Local authorities do regularly ask retailers how they can help and Tabourin reckons they could “just be a little more smooth with the people running a business in the city”, especially when it comes to short-term parking for heavier items. At the same time, “I think it’s too easy and too simple to always give the fault to the city and the government if something is not working.”

“Honestly the city, just to say, I think they are aware that they have to do something for the retailer businesses in the city, but they cannot do a lot,” because so much depends on the actions of private companies and landlords.

Tram construction

That said, he gives mixed marks for the current tram project:

“At the end the tram will be fantastic thing for the city, even if I’m not very happy about the fact that the tram goes beside the city [centre] and not in the city [centre]. That’s something that was never discussed, strangely enough. In all big cities the tram goes through the city [centre], and here it just touches the city at one point and then it goes to the station area....

 

“Through the city, Porte Neuve, place d’Armes, why not? That would be a city tram!”

“When you go to Amsterdam”, for example, “the tram goes everywhere”, he observed.

“I know the idea at that moment was to also have the place d’Etoile in the circuit of the tram, but it’s something that brings people on the other side of the town, not on our side of the town.”

Lease costs

Asked if high rents are a problem for city centre retailers, Tabourin replied:

“Yes and no. We have high rent here, but we knew that when we began our businesses. So it’s not something new.”

He said:

“I think when you sign a lease at a certain place you know the amount of what you have to pay. And you cannot come 5 years later and say the rent is too high. When you feel that your business plan is made in a way that you can pay it, you go for it. When you feel it’s too expensive, [then] let it be. But it’s too easy to just complaint about rent.

 

“When your period is finished and then the landlord doubles the rent, for example, that’s for sure no longer possible. That’s more the problem, I think.”

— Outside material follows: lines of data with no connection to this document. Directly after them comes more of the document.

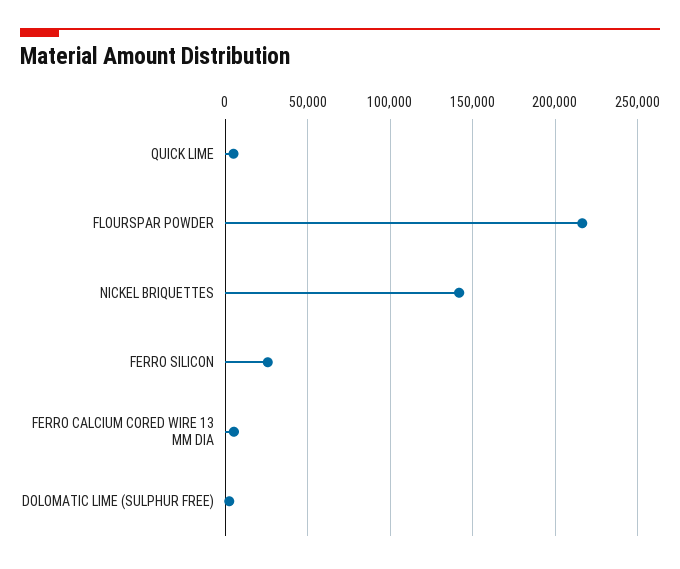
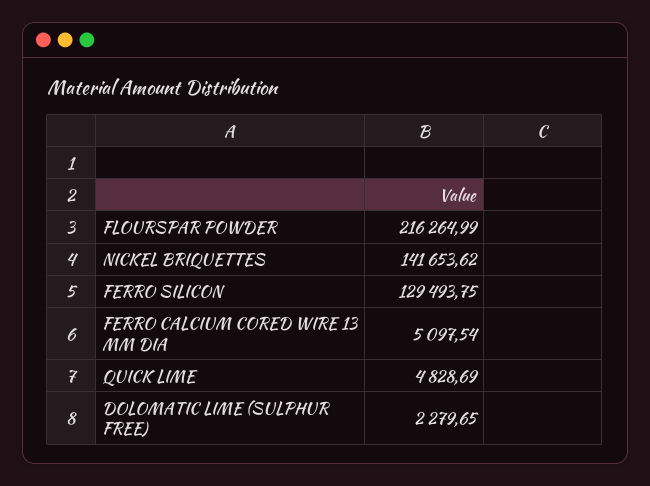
  {
    "QUICK LIME": 4828.69,
    "FLOURSPAR POWDER": 216264.99,
    "NICKEL BRIQUETTES": 141653.62,
-   "FERRO SILICON": 25000,
+   "FERRO SILICON": 129493.75,
    "FERRO CALCIUM CORED WIRE 13 MM DIA": 5097.54,
    "DOLOMATIC LIME (SULPHUR FREE)": 2279.65
  }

Are such cases common? “I know that it happens, yes…. It happens. I think it happens more in the Grand-Rue [and rue] Philippe II area than the rest of the city.”

Sunday trading

Although “I find the idea very good” Vinoteca is not open on the Sundays when retailers are authorised to trade. When he arrived at his current space around four years ago, a neighbouring shopkeeper told him, ‘you will see, on Sunday people are walking around but they don’t buy’.

“And it’s exactly true,” Tabourin recounts. “So there are a lot of people in the city, no problem, but they don’t buy.”